2024年07月16日更新
コールセンター業界のM&A・事業承継動向!売却・買収事例11選やメリットを解説!【2024年最新】
コールセンター業界のM&A・事業承継に関する情報をまとめました。コールセンターが地方に分散してきた経緯やコールセンターを買収・譲渡・売却する背景、M&Aの売却側・譲渡側それぞれのメリットなどを事例の紹介も交えながら解説します。
目次
1. コールセンター業界の概要と現状
一般的に、コールセンターは「電話による企業の窓口」というイメージを持たれることがあります。しかし、昨今では電話による対応を行わないコールセンターなども登場してきました。本章では、まずコールセンター業界の定義や現状などを確認します。
業界定義
コールセンターとは、電話などによる顧客対応の窓口業務を専門的に行う事業のことです。CRM(Customer Relationship Management)による顧客満足度の向上や、通信販売の受付、要望や苦情などへの対応など、その内容は多岐にわたります。
従来は電話受付対応(インバウンド)が主な事業でしたが、昨今は顧客の新規開拓や能動的アフターサービスを行う発信業務(アウトバウンド)のコールセンターも増えてきました。積極的なM&Aを行い、異業種のノウハウを取り入れた新しいコールセンターも登場しています。
コンタクトセンターとは
コンタクトセンターとは、顧客との電話対応を専門に行うコールセンターに対して、従来の電話応対業務に加えてメールやチャットコミュニケーション、Webのようなマルチメディアを利用した顧客対応を行うセンターのことです。
基本的にコールセンターとコンタクトセンターは「カスタマー対応を行う」意味では同じカテゴリーですが、その方法が電話か電話以外かという部分で定義が分かれます。なお、企業によってもその呼び方は異なり、統一された呼称ではありません。
同じコールセンター・コンタクトセンターでも、「ヘルプデスク」「お客様相談センター」「サポートセンター」「カスタマーセンター」などさまざまな名称が用いられています。
コールセンターの市場規模
近年、コールセンター(コンタクトセンターを含む)の市場規模は拡大傾向にあり、その背景にあるのは新型コロナ感染拡大の影響によってスポット案件(公共分野/官公庁案件)が多く発生したことによる押上げです。
矢野経済研究所が行った調査によれば、国内コールセンターサービス市場の2021年度の売上高(事業者売上高ベース)は1兆1259億円で、前年度より8.0%の増加となりました。
国内コンタクトセンターソリューション市場の売上高は4271億円と前年より1.9%増加し、市場全体としては順調な伸びといえるでしょう。
コロナ禍でコールセンターは非対面/非接触コミュニケーションチャネルとして注目されるようになったことや、人材不足を補うために民間企業によるアウトソーシングニーズが拡大したことなども、市場全体の売上を押上げた要因と考えられます。
参考:株式会社矢野経済研究所「コールセンターサービス市場/コンタクトセンターソリューション市場の調査を実施(2022年)」

□ □ □

**取り組む課題:**
a - 次の(i)〜(iii)がコールセンター業界についての文章の内容と一致するかを、それぞれ「はい」か「いいえ」で答え、判断の根拠となる文章中の語句をそのまま引用してください。(i) 2021年度の国内コールセンターサービス市場の売上高は前年度より8.0%増加した。(ii) コールセンターとコンタクトセンターの呼び方は企業間で統一されている。(iii) 国内コンタクトセンターソリューション市場の売上高は前年より減少した。
b - コールセンター業界についての文章で、コールセンター・コンタクトセンターに用いられているさまざまな名称として挙げられているものをすべて列挙してください。
c - コールセンター業界についての文章を、最後に示された行の後から書き継いでください。

□ □ □

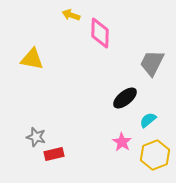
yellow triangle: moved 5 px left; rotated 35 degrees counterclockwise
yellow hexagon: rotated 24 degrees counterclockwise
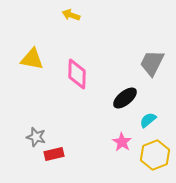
pink diamond: moved 23 px left, 41 px down
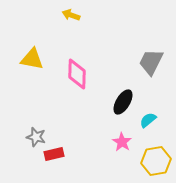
gray trapezoid: moved 1 px left, 1 px up
black ellipse: moved 2 px left, 4 px down; rotated 20 degrees counterclockwise
yellow hexagon: moved 1 px right, 6 px down; rotated 12 degrees clockwise
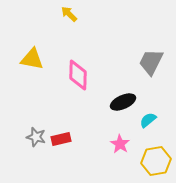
yellow arrow: moved 2 px left, 1 px up; rotated 24 degrees clockwise
pink diamond: moved 1 px right, 1 px down
black ellipse: rotated 35 degrees clockwise
pink star: moved 2 px left, 2 px down
red rectangle: moved 7 px right, 15 px up
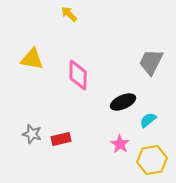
gray star: moved 4 px left, 3 px up
yellow hexagon: moved 4 px left, 1 px up
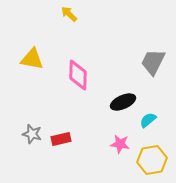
gray trapezoid: moved 2 px right
pink star: rotated 24 degrees counterclockwise
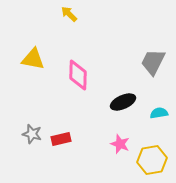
yellow triangle: moved 1 px right
cyan semicircle: moved 11 px right, 7 px up; rotated 30 degrees clockwise
pink star: rotated 12 degrees clockwise
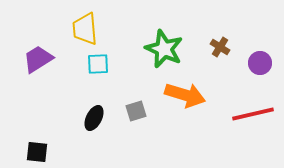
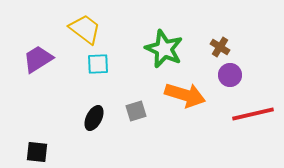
yellow trapezoid: rotated 132 degrees clockwise
purple circle: moved 30 px left, 12 px down
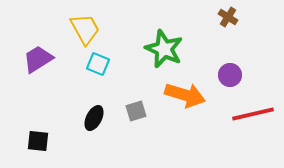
yellow trapezoid: rotated 24 degrees clockwise
brown cross: moved 8 px right, 30 px up
cyan square: rotated 25 degrees clockwise
black square: moved 1 px right, 11 px up
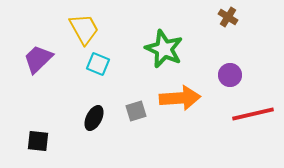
yellow trapezoid: moved 1 px left
purple trapezoid: rotated 12 degrees counterclockwise
orange arrow: moved 5 px left, 3 px down; rotated 21 degrees counterclockwise
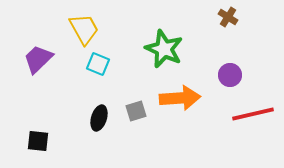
black ellipse: moved 5 px right; rotated 10 degrees counterclockwise
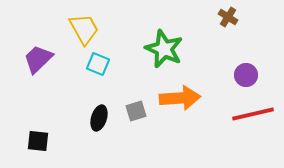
purple circle: moved 16 px right
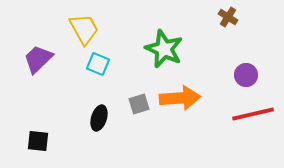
gray square: moved 3 px right, 7 px up
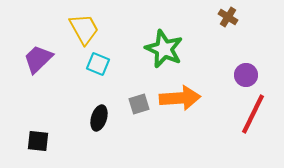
red line: rotated 51 degrees counterclockwise
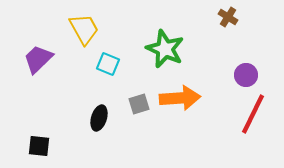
green star: moved 1 px right
cyan square: moved 10 px right
black square: moved 1 px right, 5 px down
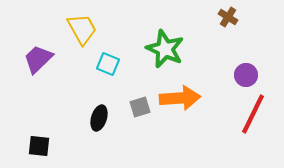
yellow trapezoid: moved 2 px left
gray square: moved 1 px right, 3 px down
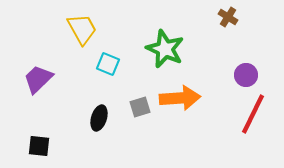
purple trapezoid: moved 20 px down
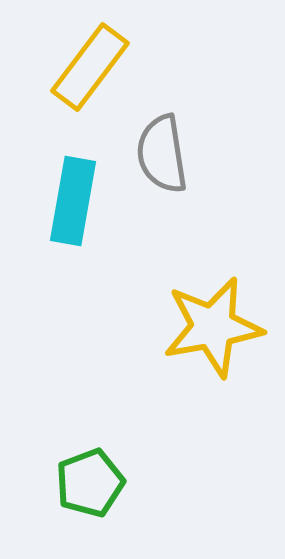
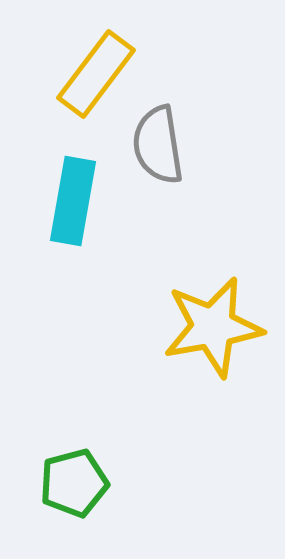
yellow rectangle: moved 6 px right, 7 px down
gray semicircle: moved 4 px left, 9 px up
green pentagon: moved 16 px left; rotated 6 degrees clockwise
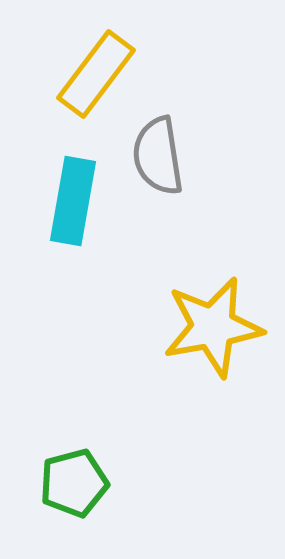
gray semicircle: moved 11 px down
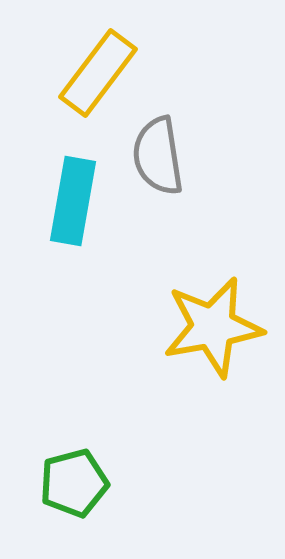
yellow rectangle: moved 2 px right, 1 px up
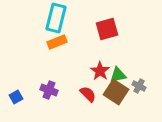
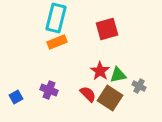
brown square: moved 6 px left, 6 px down
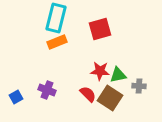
red square: moved 7 px left
red star: rotated 30 degrees counterclockwise
gray cross: rotated 24 degrees counterclockwise
purple cross: moved 2 px left
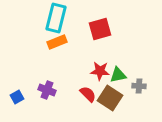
blue square: moved 1 px right
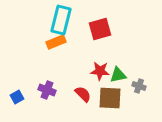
cyan rectangle: moved 5 px right, 2 px down
orange rectangle: moved 1 px left
gray cross: rotated 16 degrees clockwise
red semicircle: moved 5 px left
brown square: rotated 30 degrees counterclockwise
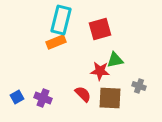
green triangle: moved 3 px left, 15 px up
purple cross: moved 4 px left, 8 px down
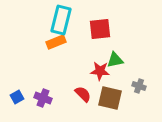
red square: rotated 10 degrees clockwise
brown square: rotated 10 degrees clockwise
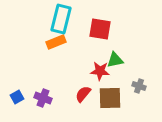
cyan rectangle: moved 1 px up
red square: rotated 15 degrees clockwise
red semicircle: rotated 96 degrees counterclockwise
brown square: rotated 15 degrees counterclockwise
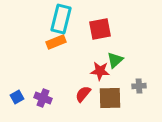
red square: rotated 20 degrees counterclockwise
green triangle: rotated 30 degrees counterclockwise
gray cross: rotated 24 degrees counterclockwise
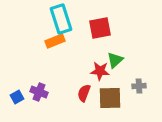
cyan rectangle: rotated 32 degrees counterclockwise
red square: moved 1 px up
orange rectangle: moved 1 px left, 1 px up
red semicircle: moved 1 px right, 1 px up; rotated 18 degrees counterclockwise
purple cross: moved 4 px left, 6 px up
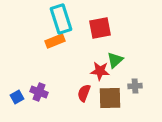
gray cross: moved 4 px left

□ □ □

**想定される解答:**
a -
(i) はい。「前年度より8.0%の増加となりました」
(ii) いいえ。「統一された呼称ではありません」
(iii) いいえ。「4271億円と前年より1.9%増加し」

b - ヘルプデスク、お客様相談センター、サポートセンター、カスタマーセンター

c -
コールセンターの現状
従来、コールセンターは首都圏に拠点を置く企業が数多くありました。しかし、昨今は「地方活性化」と「経費節約」の2つの観点で、首都圏から地方にコールセンターを移す企業が増加しています。
沖縄県や北海道の札幌などでは、地方自治体の雇用対策として企業に補助金を出す施策が行われました。「地元採用」を増加し地方の雇用を活性化させるアイデアが、企業の「地方での雇用は東京と比較して人件費を抑えられる」という思惑に見事にマッチしました。
全国平均では時給1,200円台の人件費が、ほとんど同じ業務内容でも札幌市・那覇市・福岡市・仙台市に開設すると時給900円〜1,100円台で済むことが多いでしょう。そのほか、コールセンターを置くための事業所の賃料やインフラ整備にも、地方と首都圏では大きな差がありました。
こうした事情があり、首都圏に置かれていたコールセンターは次々と地方に移転しています。地方に移転したコールセンターは、フリーダイヤルを採用しているケースが多いでしょう。IP電話を最大限に活用し、利用者に通話料の負担を強いることなく、コールセンターの運営費用を半分程度に抑えられるようになっています。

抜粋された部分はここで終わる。